Records excerpted from a collection
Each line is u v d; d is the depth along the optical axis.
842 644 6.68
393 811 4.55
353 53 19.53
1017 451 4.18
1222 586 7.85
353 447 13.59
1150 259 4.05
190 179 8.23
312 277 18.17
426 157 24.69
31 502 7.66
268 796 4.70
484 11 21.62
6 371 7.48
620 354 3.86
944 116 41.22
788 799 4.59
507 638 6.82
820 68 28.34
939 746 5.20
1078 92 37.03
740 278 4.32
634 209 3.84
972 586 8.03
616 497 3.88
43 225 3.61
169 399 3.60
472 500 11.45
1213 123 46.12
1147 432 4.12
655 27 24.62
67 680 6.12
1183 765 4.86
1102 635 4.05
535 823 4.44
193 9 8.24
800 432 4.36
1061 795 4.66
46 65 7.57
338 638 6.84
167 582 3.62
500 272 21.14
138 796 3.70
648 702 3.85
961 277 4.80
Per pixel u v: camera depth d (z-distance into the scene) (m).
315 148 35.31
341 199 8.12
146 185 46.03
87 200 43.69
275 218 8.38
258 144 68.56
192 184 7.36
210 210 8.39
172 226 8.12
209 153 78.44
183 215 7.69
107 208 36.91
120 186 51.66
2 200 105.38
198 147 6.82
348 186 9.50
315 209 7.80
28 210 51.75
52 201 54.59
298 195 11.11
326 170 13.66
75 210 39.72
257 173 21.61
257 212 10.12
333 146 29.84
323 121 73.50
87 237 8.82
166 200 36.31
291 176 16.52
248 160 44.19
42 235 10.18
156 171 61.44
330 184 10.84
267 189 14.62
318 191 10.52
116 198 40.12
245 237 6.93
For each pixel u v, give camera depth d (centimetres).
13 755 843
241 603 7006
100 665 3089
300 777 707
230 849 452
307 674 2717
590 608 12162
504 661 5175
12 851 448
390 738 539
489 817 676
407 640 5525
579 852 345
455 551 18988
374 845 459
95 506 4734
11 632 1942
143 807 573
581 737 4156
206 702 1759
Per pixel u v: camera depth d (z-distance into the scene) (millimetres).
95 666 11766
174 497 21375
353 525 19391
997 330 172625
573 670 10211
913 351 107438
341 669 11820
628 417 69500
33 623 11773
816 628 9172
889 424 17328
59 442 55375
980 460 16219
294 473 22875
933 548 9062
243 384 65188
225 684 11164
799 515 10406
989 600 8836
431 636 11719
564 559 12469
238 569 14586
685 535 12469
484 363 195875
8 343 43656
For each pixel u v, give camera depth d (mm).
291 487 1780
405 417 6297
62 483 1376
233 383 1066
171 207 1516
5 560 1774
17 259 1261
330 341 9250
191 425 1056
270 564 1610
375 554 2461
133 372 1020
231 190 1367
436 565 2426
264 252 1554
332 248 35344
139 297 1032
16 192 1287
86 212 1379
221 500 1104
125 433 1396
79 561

Aim of the task
Return all of the data precisely as it appears.

Reply
Each line is u v d; d is the depth along the optical axis.
842 644 6.68
393 811 4.55
353 53 19.53
1017 451 4.18
1222 586 7.85
353 447 13.59
1150 259 4.05
190 179 8.23
312 277 18.17
426 157 24.69
31 502 7.66
268 796 4.70
484 11 21.62
6 371 7.48
620 354 3.86
944 116 41.22
788 799 4.59
507 638 6.82
820 68 28.34
939 746 5.20
1078 92 37.03
740 278 4.32
634 209 3.84
972 586 8.03
616 497 3.88
43 225 3.61
169 399 3.60
472 500 11.45
1213 123 46.12
1147 432 4.12
655 27 24.62
67 680 6.12
1183 765 4.86
1102 635 4.05
535 823 4.44
193 9 8.24
800 432 4.36
1061 795 4.66
46 65 7.57
338 638 6.84
167 582 3.62
500 272 21.14
138 796 3.70
648 702 3.85
961 277 4.80
Per pixel u v: camera depth d (z-distance into the scene) (m).
315 148 35.31
341 199 8.12
146 185 46.03
87 200 43.69
275 218 8.38
258 144 68.56
192 184 7.36
210 210 8.39
172 226 8.12
209 153 78.44
183 215 7.69
107 208 36.91
120 186 51.66
2 200 105.38
198 147 6.82
348 186 9.50
315 209 7.80
28 210 51.75
52 201 54.59
298 195 11.11
326 170 13.66
75 210 39.72
257 173 21.61
257 212 10.12
333 146 29.84
323 121 73.50
87 237 8.82
166 200 36.31
291 176 16.52
248 160 44.19
42 235 10.18
156 171 61.44
330 184 10.84
267 189 14.62
318 191 10.52
116 198 40.12
245 237 6.93
For each pixel u v, give camera depth d (centimetres).
13 755 843
241 603 7006
100 665 3089
300 777 707
230 849 452
307 674 2717
590 608 12162
504 661 5175
12 851 448
390 738 539
489 817 676
407 640 5525
579 852 345
455 551 18988
374 845 459
95 506 4734
11 632 1942
143 807 573
581 737 4156
206 702 1759
Per pixel u v: camera depth d (z-distance into the scene) (millimetres).
95 666 11766
174 497 21375
353 525 19391
997 330 172625
573 670 10211
913 351 107438
341 669 11820
628 417 69500
33 623 11773
816 628 9172
889 424 17328
59 442 55375
980 460 16219
294 473 22875
933 548 9062
243 384 65188
225 684 11164
799 515 10406
989 600 8836
431 636 11719
564 559 12469
238 569 14586
685 535 12469
484 363 195875
8 343 43656
For each pixel u v, give camera depth d (mm).
291 487 1780
405 417 6297
62 483 1376
233 383 1066
171 207 1516
5 560 1774
17 259 1261
330 341 9250
191 425 1056
270 564 1610
375 554 2461
133 372 1020
231 190 1367
436 565 2426
264 252 1554
332 248 35344
139 297 1032
16 192 1287
86 212 1379
221 500 1104
125 433 1396
79 561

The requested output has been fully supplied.